▼

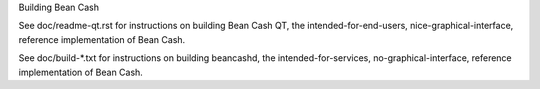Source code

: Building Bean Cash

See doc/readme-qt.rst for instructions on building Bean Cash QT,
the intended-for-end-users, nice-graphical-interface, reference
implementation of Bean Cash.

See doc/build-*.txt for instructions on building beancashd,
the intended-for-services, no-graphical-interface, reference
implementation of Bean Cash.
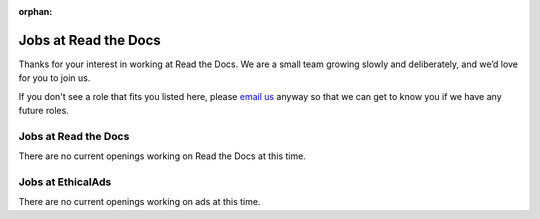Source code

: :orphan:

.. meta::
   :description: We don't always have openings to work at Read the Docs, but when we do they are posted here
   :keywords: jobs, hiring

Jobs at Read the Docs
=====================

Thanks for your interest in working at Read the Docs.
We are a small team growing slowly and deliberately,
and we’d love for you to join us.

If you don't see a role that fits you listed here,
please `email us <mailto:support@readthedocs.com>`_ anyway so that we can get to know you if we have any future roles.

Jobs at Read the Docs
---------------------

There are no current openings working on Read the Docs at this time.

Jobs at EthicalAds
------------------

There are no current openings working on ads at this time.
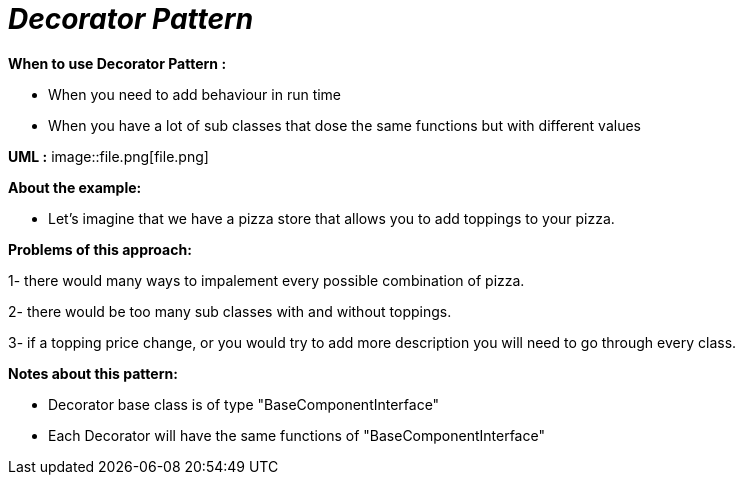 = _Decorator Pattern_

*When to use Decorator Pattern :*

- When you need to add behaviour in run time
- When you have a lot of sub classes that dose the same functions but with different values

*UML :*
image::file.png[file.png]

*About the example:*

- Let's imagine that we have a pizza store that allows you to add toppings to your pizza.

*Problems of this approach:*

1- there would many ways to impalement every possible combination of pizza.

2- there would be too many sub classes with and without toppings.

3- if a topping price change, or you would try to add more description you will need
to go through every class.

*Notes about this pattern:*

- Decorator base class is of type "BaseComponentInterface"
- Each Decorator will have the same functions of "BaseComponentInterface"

▲

> [Exercise prompt]:
Every line above from the line with "Thanks for your" to the line with "If you don't" is wanted, ends included; write them out exactly and add no other line.

> [Reply]:
Thanks for your interest in working at Read the Docs.
We are a small team growing slowly and deliberately,
and we’d love for you to join us.

If you don't see a role that fits you listed here,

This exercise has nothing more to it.